In the sense of "sounding together," the term symphony begins to appear in the titles of some 16th- and 17th-century works. For most of the Baroque period, the terms symphony and sinfonia were used for a range of different compositions, including instrumental pieces, usually part of a larger work like an opera. The "Italian" style of symphony, often used as overture and entr'acte in opera houses, became a standard three-movement form: a fast movement, a slow movement, and another fast movement. 

Over the course of the 18th century it became the custom to write four-movement symphonies, following a pattern we refer to as the classical symphony:
  1. oopening sonata or allegro
  2. slow movement, such as adagio
  3. minuet or scherzo with trio
  4. allegro, rondo, or sonata
Variations on this pattern, like changing the order of the middle movements or adding a slow introduction to the first movement, aren’t uncommon.

The most important symphonists of the latter part of the 18th century are Haydn, who wrote at least 107 symphonies over the course of 36 years, and Mozart, with at least 47 symphonies in 24 years. The three-movement symphony died out slowly; about half of Haydn's first thirty symphonies are in three movements; and for the young Mozart, the three-movement symphony was the norm, perhaps under the influence of his friend Johann Christian Bach.

The symphony became a true work horse for composers, a “rite of passage” from also-ran to significance, probably starting with Beethoven, and from that point on to Schubert, Mendelssohn, Schumann and Brahms. In fact, Brahms First symphony was a work that had an excessively long gestation - there was an expectation from Brahms' friends and the public that he would continue "Beethoven's legacy" and produce a symphony of commensurate dignity and intellectual scope—an expectation that Brahms felt he could not fulfill easily in view of the monumental reputation of Beethoven. Early attempts at a symphony morphed into his piano concerto in D Minor and a good ten years later, probably in 1868 Brahms finally realized what would become the final structure of his first Symphony. The work would not premiere for 8 more years, in 1876.

Small Orchestral Works

Everything is relative – works come in all shapes and sizes, yet symphonies are viewed as “large orchestral works”. Indeed, some can be quite substantive, require a large complement of musicians, and can be lengthy, lasting sometimes close to an hour from beginning to end.

> Lines of data:
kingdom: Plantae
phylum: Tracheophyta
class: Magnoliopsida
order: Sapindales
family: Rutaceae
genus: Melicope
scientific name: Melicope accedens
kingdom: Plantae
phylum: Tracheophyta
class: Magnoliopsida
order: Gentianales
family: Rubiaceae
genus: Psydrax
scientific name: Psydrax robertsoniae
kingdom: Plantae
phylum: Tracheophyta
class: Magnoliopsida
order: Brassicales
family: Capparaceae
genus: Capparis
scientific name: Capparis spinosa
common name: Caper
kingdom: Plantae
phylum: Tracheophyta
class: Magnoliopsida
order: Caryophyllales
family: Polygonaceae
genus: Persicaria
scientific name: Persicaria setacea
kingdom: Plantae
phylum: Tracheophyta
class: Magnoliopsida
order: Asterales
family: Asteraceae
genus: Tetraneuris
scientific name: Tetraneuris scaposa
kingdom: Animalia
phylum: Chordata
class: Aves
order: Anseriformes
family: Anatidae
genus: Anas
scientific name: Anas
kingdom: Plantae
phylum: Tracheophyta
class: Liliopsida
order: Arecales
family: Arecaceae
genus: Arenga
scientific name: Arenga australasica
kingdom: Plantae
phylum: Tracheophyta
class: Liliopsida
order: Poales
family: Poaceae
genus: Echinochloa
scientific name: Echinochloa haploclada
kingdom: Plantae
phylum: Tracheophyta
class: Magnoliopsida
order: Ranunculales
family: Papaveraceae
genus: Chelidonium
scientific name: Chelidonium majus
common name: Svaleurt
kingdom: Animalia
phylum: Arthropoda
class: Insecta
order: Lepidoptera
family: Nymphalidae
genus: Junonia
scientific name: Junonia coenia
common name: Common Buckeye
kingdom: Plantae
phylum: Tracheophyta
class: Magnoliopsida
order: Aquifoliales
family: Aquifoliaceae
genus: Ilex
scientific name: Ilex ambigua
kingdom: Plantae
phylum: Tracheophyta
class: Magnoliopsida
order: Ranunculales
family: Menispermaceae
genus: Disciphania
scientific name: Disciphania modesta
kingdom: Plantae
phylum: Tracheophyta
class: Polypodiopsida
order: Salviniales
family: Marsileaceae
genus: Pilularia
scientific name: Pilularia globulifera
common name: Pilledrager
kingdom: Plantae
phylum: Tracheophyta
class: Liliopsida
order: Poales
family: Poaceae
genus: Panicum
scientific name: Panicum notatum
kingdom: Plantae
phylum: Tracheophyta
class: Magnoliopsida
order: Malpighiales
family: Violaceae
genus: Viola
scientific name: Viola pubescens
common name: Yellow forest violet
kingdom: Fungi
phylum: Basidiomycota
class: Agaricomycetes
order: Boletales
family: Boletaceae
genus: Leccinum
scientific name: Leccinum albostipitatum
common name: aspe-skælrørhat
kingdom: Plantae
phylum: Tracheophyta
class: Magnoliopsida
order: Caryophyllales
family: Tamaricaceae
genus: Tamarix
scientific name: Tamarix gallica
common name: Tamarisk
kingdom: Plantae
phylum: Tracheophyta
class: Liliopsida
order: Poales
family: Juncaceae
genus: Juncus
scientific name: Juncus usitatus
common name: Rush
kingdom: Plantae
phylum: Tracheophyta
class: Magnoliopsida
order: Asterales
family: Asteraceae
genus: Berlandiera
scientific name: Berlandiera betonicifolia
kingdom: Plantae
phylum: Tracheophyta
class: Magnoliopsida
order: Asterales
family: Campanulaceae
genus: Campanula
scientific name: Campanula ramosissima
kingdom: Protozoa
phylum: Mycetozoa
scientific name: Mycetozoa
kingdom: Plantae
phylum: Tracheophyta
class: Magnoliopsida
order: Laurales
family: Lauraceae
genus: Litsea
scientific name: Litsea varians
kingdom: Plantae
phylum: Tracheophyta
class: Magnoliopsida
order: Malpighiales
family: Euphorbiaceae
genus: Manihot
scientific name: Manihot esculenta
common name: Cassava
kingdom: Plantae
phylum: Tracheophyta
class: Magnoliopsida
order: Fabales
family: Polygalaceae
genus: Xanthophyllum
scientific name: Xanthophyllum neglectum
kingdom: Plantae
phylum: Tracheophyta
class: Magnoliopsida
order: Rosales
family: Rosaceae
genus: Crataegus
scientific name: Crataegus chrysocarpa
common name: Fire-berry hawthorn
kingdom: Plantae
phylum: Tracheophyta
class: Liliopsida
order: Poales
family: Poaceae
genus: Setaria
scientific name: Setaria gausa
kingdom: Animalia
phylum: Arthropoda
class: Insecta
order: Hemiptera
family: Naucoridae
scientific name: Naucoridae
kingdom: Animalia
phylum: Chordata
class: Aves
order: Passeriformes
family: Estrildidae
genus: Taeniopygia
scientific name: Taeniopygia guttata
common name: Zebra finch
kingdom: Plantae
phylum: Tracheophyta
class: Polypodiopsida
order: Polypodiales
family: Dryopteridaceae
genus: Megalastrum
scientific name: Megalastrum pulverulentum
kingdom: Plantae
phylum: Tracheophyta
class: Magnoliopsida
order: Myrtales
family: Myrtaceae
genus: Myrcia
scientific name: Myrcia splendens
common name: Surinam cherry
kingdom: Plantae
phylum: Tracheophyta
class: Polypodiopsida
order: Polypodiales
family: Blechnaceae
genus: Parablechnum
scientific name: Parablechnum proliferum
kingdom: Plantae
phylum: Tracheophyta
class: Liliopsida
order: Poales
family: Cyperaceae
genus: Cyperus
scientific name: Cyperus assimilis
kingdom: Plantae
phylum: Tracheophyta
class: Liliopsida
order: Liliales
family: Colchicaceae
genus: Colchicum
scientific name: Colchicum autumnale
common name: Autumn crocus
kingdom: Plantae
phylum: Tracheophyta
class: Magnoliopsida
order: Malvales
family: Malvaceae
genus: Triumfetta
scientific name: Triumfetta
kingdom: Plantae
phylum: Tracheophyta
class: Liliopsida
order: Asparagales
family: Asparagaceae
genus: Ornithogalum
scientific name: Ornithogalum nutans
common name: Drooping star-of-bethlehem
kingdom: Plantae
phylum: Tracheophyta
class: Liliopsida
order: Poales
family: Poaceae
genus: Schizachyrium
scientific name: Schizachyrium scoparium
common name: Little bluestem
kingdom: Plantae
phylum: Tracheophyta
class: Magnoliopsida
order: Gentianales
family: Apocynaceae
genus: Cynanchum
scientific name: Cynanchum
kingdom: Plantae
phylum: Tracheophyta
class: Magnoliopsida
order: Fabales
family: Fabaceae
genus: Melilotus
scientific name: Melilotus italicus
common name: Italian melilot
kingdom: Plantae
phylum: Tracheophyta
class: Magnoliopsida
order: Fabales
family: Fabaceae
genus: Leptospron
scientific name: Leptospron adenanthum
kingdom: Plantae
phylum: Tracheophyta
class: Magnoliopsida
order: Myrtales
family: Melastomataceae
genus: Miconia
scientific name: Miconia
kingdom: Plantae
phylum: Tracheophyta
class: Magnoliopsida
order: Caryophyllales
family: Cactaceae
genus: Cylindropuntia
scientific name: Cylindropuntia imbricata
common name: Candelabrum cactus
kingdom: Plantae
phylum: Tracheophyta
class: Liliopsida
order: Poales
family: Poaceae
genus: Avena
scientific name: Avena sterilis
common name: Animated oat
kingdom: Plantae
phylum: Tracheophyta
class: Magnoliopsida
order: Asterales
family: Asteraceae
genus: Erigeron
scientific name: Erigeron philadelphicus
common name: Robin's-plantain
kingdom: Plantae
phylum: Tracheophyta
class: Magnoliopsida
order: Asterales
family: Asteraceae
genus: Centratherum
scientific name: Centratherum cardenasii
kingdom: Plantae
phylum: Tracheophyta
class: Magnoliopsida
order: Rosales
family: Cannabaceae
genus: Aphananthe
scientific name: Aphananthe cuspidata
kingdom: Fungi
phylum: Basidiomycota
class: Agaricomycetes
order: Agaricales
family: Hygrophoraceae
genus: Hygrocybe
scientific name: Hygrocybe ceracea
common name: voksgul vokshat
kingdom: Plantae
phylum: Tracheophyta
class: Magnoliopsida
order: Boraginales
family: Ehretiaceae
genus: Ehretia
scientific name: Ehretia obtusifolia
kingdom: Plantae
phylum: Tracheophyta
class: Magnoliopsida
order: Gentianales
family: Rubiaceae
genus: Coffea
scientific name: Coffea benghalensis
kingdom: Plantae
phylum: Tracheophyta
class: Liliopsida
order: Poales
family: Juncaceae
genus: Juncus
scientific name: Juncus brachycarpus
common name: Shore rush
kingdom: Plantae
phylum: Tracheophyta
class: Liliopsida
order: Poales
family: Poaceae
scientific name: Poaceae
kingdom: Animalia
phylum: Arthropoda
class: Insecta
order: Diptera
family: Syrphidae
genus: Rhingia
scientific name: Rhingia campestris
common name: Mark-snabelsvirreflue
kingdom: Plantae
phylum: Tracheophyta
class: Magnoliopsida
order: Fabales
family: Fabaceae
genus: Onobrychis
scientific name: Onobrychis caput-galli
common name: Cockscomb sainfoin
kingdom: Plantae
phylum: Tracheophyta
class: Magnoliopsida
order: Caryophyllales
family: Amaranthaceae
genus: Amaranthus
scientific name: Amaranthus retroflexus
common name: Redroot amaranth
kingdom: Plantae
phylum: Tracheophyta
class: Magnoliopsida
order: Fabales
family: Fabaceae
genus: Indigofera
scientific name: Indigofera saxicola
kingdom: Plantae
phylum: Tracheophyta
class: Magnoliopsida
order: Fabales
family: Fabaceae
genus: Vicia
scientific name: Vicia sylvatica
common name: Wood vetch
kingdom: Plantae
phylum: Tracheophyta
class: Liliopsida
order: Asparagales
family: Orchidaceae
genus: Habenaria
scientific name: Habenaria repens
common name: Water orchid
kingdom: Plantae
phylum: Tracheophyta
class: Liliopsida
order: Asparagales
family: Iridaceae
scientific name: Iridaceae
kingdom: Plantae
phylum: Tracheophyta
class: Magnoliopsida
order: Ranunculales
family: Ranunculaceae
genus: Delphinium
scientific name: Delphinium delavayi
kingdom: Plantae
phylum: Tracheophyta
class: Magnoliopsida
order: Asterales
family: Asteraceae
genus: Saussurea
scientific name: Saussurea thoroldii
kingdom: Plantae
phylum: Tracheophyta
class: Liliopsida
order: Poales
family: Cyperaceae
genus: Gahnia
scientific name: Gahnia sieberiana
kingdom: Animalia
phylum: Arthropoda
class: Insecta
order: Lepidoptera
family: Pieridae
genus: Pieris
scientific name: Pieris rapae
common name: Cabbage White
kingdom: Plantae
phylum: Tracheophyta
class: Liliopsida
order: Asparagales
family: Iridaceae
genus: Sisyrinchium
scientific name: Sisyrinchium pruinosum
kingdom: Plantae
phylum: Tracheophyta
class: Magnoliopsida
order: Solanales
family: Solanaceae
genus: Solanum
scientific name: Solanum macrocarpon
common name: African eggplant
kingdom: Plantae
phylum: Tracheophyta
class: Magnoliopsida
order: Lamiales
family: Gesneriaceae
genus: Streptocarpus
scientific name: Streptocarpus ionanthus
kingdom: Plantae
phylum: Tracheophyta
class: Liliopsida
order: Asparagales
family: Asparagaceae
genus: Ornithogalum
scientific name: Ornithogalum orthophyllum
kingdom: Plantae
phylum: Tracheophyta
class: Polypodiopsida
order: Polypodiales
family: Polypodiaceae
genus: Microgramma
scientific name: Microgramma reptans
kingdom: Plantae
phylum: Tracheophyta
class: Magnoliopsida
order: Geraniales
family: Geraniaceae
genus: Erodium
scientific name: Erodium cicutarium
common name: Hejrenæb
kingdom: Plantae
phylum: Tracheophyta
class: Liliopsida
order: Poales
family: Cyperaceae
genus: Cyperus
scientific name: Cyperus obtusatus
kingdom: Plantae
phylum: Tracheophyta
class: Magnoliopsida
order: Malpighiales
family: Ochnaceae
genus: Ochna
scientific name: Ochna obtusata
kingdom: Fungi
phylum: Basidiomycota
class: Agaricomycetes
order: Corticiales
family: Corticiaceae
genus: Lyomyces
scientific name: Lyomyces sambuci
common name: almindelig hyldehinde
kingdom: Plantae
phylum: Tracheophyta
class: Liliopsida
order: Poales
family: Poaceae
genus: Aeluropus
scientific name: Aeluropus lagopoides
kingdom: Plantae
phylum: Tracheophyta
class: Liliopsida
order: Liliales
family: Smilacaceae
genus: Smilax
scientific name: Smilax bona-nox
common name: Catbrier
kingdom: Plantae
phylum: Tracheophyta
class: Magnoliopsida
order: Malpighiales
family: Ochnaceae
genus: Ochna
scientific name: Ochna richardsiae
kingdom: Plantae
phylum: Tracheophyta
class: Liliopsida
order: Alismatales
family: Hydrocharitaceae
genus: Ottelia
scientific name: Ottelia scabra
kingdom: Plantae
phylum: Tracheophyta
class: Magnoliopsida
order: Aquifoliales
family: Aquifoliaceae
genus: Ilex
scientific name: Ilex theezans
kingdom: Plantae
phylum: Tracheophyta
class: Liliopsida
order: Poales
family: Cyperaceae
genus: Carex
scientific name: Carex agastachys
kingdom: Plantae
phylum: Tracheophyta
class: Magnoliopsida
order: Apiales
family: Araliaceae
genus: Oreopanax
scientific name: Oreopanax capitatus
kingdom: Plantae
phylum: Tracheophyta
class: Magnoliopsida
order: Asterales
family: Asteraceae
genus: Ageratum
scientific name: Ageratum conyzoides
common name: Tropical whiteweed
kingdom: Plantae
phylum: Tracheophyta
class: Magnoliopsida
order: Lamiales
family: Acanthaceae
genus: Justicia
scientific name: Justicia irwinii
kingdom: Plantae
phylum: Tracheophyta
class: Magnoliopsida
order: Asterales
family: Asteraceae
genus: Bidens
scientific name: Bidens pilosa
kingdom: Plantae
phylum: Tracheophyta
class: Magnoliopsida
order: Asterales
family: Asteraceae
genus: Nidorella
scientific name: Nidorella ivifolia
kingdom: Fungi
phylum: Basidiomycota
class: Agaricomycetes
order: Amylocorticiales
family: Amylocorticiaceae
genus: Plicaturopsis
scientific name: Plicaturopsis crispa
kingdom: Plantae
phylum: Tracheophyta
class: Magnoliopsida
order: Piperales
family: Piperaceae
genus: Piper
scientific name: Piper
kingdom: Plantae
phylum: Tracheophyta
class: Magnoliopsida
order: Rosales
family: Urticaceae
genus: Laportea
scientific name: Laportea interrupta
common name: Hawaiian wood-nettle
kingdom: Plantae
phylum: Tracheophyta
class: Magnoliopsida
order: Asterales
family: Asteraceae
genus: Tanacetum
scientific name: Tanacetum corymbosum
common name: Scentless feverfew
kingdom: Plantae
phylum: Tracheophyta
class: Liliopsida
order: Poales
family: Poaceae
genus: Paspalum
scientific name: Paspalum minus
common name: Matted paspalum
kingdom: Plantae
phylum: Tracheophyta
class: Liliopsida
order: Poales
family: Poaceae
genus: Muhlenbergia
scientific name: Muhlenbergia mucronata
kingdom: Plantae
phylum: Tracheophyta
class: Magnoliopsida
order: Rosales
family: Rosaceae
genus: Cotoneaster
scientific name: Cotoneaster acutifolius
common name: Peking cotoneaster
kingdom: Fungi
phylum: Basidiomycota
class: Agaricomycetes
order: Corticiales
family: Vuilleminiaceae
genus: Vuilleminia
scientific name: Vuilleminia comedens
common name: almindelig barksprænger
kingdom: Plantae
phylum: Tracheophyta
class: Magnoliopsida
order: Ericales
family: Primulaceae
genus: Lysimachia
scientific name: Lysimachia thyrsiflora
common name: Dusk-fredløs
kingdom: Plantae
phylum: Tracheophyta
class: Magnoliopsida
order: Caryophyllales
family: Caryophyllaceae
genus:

> STATED EXERCISE 1: In the passage on the history of the symphony, in what year did Brahms's First Symphony premiere?
> STATED EXERCISE 2: Continue the passage on the history of the symphony, picking up after its final sentence.
The records were taken from a separate source.

> WRITTEN RESPONSE 1: 1876

> WRITTEN RESPONSE 2:
In the film Rhapsody in Blue, in clear abuse of poetic license, George Gershwin’s father on his death bed, hears a performance of the Cuban Overture and shows much satisfaction when the performance clocks past ten minutes in duration, declaring it “a major symphonic work” by virtue of crossing that arbitrary threshold.

What I take from that episode is that even if works aren’t coined to be “large”, they can still be terrific pieces of music, and cannot be merely dismissed as “filler” for a program. As I will try and illustrate, a whole class of works, from operatic preludes to ambitious symphonic poems, or even suites of disparate dances, can be just as significant in their content and message as the great symphonies of the orchestral repertoire.

It is common in orchestral concerts to program overtures, a term we intuitively apply to the instrumental introduction to a stage work. The term overture means a lot more than just that. In fact, the term was used interchangeably in the late baroque and early classical eras with sinfonia. In some of Verdi and Rossini’s operas, they actually identify the overtures as sinfonias! Some compositions by Johann Sebastian Bach and Georg Philipp Telemann which we often refer to as dance suites are also titled overtures!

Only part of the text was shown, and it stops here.